Sure, it’s hands-down the premier venue for top-flight equine competitions, but Ocala’s new World Equestrian Center (WEC) is also an enticing destination with something for everyone in our community to enjoy.
For four years the Marion County community watched and waited as we got announcements of the planned northwest Ocala complex spread between State Road 40 and the Golden Ocala Golf & Equestrian Club.
We saw the billboards with grand renderings of the property’s flagship Equestrian Hotel. We watched as entrance gates were erected on State Road 40 and Northwest 80th Avenue, catching glimpses of enormous arenas and barn structures being built. We saw thousands of trees, bushes, plants and flowers going in. We heard rumors that the Roberts family’s new endeavor would be bigger and better than their existing WEC in Wilmington, Ohio. And we wondered—what will it be like, and when will I get to see it?
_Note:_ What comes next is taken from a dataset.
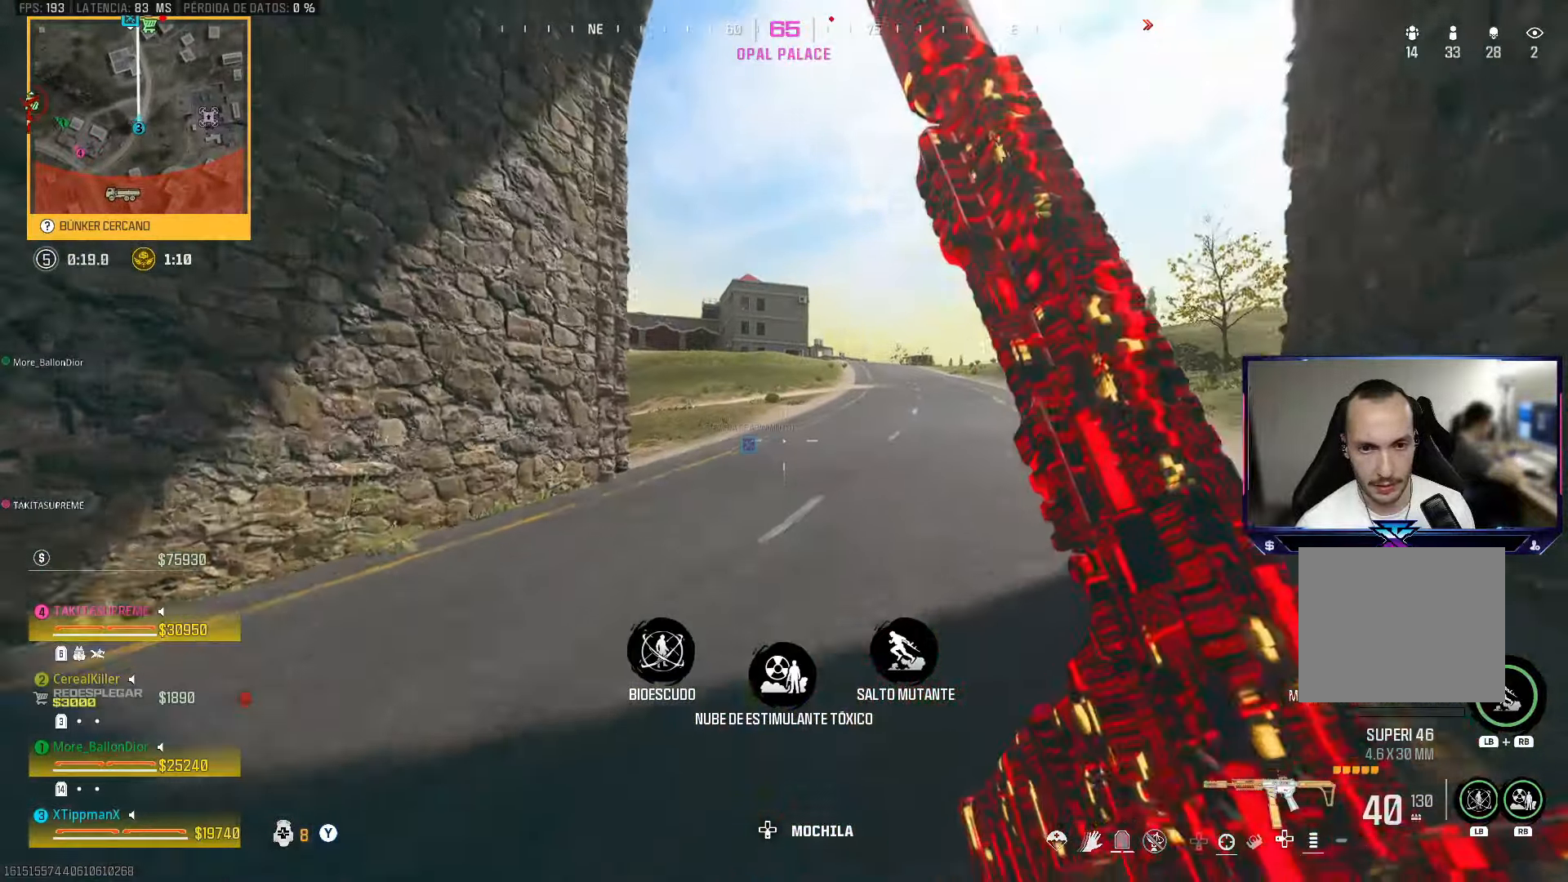
{"buttons": [], "left_stick": "up", "right_stick": "center", "events": [[167, "TRIANGLE", "down"], [250, "TRIANGLE", "up"], [317, "TRIANGLE", "down"], [400, "TRIANGLE", "up"]]}
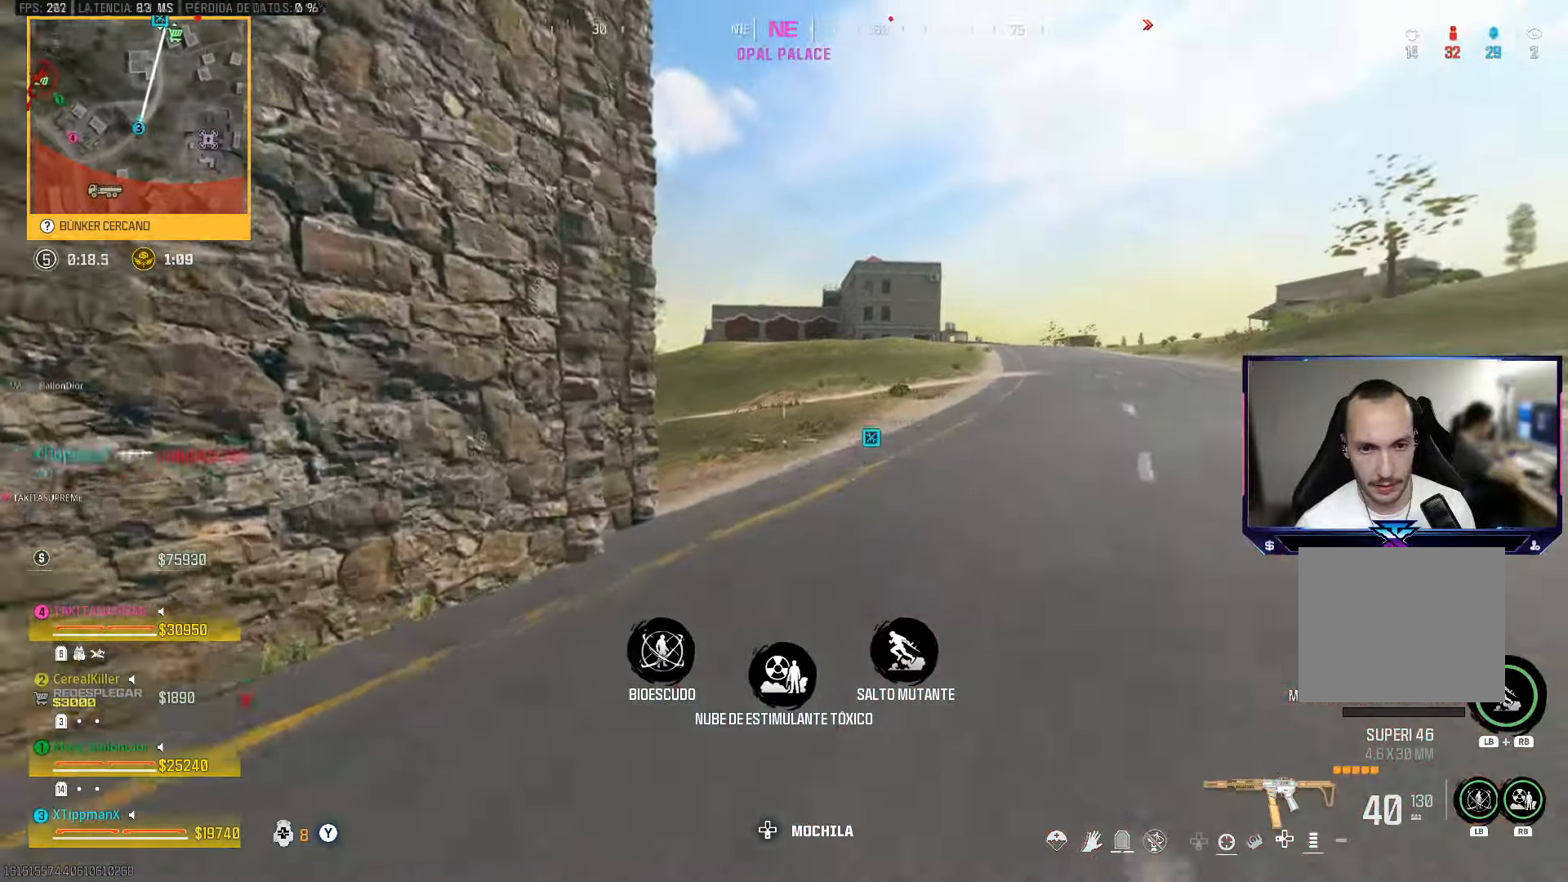
{"buttons": ["CROSS"], "left_stick": "up", "right_stick": "left", "events": [[217, "CIRCLE", "down"], [233, "right_stick", "left"], [350, "CIRCLE", "up"], [450, "CROSS", "down"]]}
Well, the wait is over and it was well worth it. The Horse Capital of the World’s new venue is undoubtedly the state’s premier horse show facility, but it is so much more than a haven for horses and their owners. At a VIP preview on December 9th, Roby Roberts gifted it to all of us.
“The main thing we say is that the World Equestrian Center belongs to everybody,” he declared.
Roby is the son of Ralph “Larry” and Mary Roberts, whose first enterprise was R+L Carriers. They built Golden Ocala Golf & Equestrian Club, and WEC Ocala is their latest dream come true.
“The goal is to get the whole community involved,” Roby Roberts continued, “and
have people come here and jog at nighttime and enjoy the restaurants, enjoy all the different events, from car shows to auctions to dog shows to horse shows. So we’re much, much more than the equestrian center… Welcome to your new home, the World Equestrian Center.”
Events for Everyone
Spread across more than 300 acres, with plenty of room to continue development, the sprawling complex includes multiple spaces which can be rented for all types of events.
The 8,000-seat Hunterland stadium, with its two covered grandstands, 30 feet by 60 feet Jumbotron and lighting for nighttime events, is not only the complex’s largest space for world championship hunter/jumper events such as a Grand Prix, it’s also a perfect space for concerts, graduations or other large spectator events.
Multiple outdoor venues were designed to accommodate a variety of athletic, recreational and sporting events, which could include soccer or lacrosse.
Roberts envisions drive-in movie nights, viewed via golf cart.
“We have 500 golf carts that we purchased and we have these giant screens inside the arena,” he notes. “So, you can rent a golf cart and have dinner and have a date night…like a drive-in movie in a golf cart.”
His wife, Jennie, adds that music will be another component to creating a welcoming atmosphere.
“We’d love to have some live music,” she says. “People can eat outside and listen to the live music.
We want to always have something going on so everybody feels welcome.”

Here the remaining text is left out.